===== Provided material =====

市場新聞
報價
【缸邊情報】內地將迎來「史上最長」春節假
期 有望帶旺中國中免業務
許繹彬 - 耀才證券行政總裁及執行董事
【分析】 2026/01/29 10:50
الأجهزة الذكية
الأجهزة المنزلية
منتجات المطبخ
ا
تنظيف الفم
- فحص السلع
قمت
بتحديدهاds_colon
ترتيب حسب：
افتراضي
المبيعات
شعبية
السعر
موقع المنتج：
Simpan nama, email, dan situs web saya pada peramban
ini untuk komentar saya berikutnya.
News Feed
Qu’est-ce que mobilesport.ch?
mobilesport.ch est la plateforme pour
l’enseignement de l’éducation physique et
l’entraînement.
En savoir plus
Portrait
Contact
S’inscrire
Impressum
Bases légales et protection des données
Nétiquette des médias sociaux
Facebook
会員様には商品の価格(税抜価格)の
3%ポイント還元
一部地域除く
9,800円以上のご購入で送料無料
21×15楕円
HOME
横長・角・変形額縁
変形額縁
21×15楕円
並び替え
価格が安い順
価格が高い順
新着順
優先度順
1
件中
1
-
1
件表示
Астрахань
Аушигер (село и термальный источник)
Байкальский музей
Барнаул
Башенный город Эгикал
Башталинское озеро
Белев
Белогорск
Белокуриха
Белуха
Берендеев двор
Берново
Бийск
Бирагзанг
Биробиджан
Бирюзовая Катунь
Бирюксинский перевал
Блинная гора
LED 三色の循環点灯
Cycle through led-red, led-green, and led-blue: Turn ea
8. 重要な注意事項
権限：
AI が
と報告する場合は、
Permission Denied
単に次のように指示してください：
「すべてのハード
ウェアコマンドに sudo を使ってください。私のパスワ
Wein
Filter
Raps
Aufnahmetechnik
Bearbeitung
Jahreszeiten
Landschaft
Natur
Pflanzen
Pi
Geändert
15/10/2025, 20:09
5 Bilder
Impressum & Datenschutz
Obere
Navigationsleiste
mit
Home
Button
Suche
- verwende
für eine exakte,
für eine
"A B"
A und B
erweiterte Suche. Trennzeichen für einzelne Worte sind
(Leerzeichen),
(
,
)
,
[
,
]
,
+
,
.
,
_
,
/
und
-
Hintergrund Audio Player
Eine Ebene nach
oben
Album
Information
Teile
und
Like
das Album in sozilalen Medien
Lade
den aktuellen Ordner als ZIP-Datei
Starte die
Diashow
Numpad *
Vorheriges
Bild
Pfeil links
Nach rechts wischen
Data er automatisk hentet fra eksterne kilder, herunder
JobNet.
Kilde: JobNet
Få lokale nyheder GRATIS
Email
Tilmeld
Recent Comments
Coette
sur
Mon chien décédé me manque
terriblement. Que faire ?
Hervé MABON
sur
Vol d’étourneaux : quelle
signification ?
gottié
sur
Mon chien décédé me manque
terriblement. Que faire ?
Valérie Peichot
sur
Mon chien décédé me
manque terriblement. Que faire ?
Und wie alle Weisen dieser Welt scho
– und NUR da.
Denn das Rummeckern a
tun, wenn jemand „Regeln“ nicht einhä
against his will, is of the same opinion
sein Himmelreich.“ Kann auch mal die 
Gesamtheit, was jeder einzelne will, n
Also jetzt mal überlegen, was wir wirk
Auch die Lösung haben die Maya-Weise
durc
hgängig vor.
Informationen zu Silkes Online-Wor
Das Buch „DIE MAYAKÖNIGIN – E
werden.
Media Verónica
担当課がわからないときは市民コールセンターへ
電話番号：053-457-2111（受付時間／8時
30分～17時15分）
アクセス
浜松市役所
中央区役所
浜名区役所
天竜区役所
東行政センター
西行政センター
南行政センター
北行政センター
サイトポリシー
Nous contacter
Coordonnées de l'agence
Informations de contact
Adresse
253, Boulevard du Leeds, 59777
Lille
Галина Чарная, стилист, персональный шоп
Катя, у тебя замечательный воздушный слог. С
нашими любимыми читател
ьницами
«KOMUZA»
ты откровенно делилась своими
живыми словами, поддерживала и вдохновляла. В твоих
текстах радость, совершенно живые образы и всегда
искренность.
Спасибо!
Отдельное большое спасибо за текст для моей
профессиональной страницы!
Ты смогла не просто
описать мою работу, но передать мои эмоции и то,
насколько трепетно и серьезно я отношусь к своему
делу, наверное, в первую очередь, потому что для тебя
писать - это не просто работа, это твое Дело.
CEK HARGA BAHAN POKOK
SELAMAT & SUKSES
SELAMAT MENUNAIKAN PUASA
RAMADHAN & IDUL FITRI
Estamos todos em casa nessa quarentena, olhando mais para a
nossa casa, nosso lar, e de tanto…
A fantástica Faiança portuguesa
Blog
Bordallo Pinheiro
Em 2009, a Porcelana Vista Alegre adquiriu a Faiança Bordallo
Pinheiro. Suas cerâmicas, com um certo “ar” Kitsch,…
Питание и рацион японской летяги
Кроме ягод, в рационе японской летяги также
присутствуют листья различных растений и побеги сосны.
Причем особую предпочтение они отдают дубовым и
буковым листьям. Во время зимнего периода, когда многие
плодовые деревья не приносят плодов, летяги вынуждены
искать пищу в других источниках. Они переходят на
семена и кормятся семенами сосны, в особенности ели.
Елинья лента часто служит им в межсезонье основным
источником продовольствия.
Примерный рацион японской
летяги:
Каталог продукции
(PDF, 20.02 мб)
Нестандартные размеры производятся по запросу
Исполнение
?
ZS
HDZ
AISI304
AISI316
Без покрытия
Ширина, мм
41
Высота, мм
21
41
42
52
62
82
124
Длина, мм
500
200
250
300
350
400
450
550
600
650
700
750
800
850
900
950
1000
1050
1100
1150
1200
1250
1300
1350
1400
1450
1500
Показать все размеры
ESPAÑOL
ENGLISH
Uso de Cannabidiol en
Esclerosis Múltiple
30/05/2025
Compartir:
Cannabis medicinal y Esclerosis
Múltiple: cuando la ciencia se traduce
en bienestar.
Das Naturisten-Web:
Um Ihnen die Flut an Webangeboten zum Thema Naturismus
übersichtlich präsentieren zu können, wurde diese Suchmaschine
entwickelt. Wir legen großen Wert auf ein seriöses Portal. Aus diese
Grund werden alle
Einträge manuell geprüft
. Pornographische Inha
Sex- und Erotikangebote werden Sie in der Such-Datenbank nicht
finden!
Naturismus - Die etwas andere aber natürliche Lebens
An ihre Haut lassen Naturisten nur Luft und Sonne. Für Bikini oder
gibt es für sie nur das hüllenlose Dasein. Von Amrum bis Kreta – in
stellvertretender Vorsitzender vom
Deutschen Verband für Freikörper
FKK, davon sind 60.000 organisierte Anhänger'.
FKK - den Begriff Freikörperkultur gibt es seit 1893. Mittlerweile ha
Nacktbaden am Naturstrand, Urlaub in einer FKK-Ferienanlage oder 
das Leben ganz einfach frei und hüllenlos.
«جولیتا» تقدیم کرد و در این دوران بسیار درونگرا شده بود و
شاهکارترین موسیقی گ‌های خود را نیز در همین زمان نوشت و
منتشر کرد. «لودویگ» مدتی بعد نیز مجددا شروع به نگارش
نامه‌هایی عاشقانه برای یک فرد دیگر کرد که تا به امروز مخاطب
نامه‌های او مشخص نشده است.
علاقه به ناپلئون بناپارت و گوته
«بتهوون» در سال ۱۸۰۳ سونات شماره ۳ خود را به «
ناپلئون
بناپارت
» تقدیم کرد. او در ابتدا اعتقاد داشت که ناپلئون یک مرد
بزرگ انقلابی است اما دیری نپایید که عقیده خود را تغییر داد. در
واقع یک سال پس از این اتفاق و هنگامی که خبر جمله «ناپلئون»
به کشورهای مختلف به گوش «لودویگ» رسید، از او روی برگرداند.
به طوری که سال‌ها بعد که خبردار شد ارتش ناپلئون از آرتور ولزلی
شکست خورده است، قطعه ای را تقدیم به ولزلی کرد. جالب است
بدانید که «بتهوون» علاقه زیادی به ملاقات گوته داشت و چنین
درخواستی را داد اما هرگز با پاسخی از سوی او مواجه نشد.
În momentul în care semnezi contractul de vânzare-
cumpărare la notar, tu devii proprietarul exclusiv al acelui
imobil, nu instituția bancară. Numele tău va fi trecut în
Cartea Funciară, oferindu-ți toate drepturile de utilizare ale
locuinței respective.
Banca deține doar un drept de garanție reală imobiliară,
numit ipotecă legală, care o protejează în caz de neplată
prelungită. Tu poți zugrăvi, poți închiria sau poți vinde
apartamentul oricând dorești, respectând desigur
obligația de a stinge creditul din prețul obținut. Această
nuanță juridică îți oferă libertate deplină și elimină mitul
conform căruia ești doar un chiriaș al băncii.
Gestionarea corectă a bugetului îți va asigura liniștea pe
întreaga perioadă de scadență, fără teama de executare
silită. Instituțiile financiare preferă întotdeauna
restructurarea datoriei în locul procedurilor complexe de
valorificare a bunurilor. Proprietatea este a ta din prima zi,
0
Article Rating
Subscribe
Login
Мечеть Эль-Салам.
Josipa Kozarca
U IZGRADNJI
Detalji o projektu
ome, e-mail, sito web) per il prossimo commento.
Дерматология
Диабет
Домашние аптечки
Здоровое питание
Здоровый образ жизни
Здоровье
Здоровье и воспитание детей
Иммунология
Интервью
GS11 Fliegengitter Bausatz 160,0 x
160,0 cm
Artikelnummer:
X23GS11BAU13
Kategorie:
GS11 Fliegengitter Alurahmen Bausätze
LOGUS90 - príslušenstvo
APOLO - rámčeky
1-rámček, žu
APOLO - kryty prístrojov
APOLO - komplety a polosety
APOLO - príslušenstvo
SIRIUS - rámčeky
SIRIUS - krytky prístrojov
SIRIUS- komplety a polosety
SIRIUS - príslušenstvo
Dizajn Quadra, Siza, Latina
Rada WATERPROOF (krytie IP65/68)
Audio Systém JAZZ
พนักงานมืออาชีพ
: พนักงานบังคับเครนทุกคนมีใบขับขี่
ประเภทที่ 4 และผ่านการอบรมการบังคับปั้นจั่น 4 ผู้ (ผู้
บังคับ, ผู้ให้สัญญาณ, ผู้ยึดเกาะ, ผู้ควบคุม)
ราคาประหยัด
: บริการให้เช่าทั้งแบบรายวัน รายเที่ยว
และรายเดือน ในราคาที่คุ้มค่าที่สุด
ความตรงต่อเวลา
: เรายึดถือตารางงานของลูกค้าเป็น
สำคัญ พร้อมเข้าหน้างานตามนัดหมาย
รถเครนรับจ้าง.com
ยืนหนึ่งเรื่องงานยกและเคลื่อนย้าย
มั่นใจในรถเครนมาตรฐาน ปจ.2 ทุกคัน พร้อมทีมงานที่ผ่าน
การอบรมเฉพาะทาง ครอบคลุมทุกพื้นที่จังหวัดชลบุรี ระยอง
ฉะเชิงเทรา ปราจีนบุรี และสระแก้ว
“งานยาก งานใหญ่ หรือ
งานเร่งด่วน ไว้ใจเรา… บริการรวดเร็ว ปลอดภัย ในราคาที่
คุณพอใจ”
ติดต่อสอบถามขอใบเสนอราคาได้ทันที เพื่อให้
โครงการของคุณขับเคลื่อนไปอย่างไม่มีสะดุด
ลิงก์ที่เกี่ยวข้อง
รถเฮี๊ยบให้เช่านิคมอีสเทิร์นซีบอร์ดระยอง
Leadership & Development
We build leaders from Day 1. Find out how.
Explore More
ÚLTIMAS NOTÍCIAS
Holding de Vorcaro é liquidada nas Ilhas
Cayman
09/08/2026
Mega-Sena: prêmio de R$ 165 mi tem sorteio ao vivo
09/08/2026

=====

Show, from the entries above, every line that includes the string "Faiança".

▸ Solution
A fantástica Faiança portuguesa
Em 2009, a Porcelana Vista Alegre adquiriu a Faiança Bordallo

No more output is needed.